### Work request 1
Could you reproduce the passage about annual shareholder meetings word for word, everything from "One guarantee that" down to "were plenty mad.)"?
### Work request 2
Can you carry on with the passage about annual shareholder meetings, picking up right after its last sentence?

### Excerpted text

------------

Perhaps no one takes up as much space in the corporate living room as veteran gadfly Evelyn Y. Davis. Even the bravest of CEOs do their best not to antagonize Davis, who has been tormenting them for 40 years. Davis, who owns stock in 100 companies and usually travels to dozens of annual meetings, made relatively few forays during the 2001 annual meeting season: She was sidelined, she says, by a face-lift. But ever the professional soldier, Davis phoned in her regrets to CEOs like David Komansky of Merrill Lynch. Were they relieved to be rid of the mike-grabbing, spotlight-hogging Davis? Not to hear her tell it: "They said, 'We hope you make it next year,'" says Davis with a mischievous note in her voice. "Because when I'm not there, it's just so damn dull."

One guarantee that an annual meeting will be interesting--Davis' attendance notwithstanding--is rotten corporate performance. That was the case at PG&E's meeting in May. Police officers were assigned to the Masonic Auditorium in San Francisco to keep order in case the company's recent bankruptcy filing caused shareholders to revolt. (They didn't, but people were plenty mad.)

------------

### Data extracted from a collection

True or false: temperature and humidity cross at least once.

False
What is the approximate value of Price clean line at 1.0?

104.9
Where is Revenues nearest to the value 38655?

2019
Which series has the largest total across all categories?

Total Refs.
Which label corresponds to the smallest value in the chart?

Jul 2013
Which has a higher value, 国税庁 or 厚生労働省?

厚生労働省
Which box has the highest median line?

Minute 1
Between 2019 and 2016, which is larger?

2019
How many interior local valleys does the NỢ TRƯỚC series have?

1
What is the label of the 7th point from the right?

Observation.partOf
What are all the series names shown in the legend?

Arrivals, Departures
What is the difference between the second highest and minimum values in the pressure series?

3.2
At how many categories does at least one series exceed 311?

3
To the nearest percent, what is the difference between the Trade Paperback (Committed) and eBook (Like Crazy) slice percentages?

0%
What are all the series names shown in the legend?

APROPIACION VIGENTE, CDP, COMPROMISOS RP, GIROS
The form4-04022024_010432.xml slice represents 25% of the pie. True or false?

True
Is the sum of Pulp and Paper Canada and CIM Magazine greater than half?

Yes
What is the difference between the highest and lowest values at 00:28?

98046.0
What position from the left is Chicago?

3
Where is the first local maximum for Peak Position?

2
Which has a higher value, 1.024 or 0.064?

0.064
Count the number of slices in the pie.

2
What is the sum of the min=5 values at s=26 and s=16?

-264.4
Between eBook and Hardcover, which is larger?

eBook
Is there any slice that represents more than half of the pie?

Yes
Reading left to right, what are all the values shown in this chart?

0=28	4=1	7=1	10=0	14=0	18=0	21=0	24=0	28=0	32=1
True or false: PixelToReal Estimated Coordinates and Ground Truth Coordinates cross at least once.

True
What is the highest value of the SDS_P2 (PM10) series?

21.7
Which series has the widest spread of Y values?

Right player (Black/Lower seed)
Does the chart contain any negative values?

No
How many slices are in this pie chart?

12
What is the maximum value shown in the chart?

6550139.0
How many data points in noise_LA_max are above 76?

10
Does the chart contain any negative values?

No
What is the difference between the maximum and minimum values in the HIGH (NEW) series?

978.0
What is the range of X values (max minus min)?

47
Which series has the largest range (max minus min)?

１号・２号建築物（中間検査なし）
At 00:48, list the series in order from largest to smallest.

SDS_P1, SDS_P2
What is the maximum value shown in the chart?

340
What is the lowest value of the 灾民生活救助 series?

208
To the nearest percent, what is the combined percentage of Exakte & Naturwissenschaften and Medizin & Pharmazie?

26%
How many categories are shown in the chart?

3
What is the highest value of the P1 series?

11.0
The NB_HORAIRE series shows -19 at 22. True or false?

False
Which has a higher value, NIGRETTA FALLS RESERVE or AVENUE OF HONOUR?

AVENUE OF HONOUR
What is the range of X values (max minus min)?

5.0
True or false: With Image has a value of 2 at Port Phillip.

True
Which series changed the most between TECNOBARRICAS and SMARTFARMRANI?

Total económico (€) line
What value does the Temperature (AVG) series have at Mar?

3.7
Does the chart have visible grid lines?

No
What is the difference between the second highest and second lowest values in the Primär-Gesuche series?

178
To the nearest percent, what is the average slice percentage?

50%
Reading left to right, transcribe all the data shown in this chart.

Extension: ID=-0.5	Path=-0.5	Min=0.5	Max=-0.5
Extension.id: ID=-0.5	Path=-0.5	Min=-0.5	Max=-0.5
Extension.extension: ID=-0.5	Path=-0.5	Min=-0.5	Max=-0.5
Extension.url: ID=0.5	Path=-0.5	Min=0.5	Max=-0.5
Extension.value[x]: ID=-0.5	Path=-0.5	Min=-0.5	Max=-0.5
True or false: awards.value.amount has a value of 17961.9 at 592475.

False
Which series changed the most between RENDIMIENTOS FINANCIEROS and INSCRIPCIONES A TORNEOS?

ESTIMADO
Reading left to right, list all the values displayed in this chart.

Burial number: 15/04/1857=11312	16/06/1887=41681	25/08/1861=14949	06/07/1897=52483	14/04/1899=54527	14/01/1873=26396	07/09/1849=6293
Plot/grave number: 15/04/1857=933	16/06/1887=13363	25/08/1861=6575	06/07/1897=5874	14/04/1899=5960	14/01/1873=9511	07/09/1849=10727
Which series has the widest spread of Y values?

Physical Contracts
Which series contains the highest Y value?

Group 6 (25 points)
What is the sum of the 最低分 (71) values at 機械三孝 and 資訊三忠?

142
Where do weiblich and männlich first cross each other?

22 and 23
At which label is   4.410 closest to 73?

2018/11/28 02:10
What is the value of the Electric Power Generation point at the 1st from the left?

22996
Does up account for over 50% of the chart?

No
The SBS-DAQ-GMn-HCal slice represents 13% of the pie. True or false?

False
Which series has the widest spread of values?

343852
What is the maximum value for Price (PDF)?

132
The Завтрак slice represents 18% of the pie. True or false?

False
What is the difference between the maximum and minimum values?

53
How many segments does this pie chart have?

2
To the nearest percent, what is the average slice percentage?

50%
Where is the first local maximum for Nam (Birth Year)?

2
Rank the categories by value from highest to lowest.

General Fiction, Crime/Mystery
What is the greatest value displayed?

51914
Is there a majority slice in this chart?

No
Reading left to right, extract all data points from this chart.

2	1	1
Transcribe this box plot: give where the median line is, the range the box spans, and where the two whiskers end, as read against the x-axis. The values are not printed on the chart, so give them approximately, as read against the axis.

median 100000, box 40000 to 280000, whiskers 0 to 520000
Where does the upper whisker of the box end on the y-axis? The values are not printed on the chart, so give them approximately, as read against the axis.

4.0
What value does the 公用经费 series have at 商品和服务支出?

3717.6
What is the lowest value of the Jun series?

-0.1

------------

### Written answer 1
One guarantee that an annual meeting will be interesting--Davis' attendance notwithstanding--is rotten corporate performance. That was the case at PG&E's meeting in May. Police officers were assigned to the Masonic Auditorium in San Francisco to keep order in case the company's recent bankruptcy filing caused shareholders to revolt. (They didn't, but people were plenty mad.)

### Written answer 2
The anger was also palpable at AT&T's meeting in Cincinnati, where Augusta Askari, a 72-year-old retired associate professor from Toledo, got swept up in a wave of shareholder activism. Disgusted by Michael Armstrong's pay package and his plans for breaking up the company, Askari snapped up her purse and books and, with a swing of her gray ponytail, purposefully strode to the mike in the back of the room. "Whatever in the world does a man do with $27 million?" she practically snorted, glaring at Armstrong. Then she added, with a rhetorical flourish, "Are you really so much more valuable to the U.S. than the highest echelons of elected officials? Our President? Congress?" And her final zinger: "Our generals?" Amid the cheers of a sea of red-shirted union members, the triumphant grandmother of five padded back to her seat. "It's true that other CEOs get into that pay range," she said later, still smarting. "But other companies aren't falling to pieces."

Organized groups of company retirees are going beyond extemporaneous annual-meeting rants, getting measures on ballots, and occasionally winning over noticeable numbers of shareholders. Three of the four proposals on the Verizon ballot this year were submitted by the Association of BellTel Retirees, the group headed by Bill Jones. A good-natured, 62-year-old former managing director of corporate planning, Jones beams that his group engineered a "takeover" of the meeting. (Counters a Verizon spokeswoman: "They had their say-so, but other business was definitely conducted.")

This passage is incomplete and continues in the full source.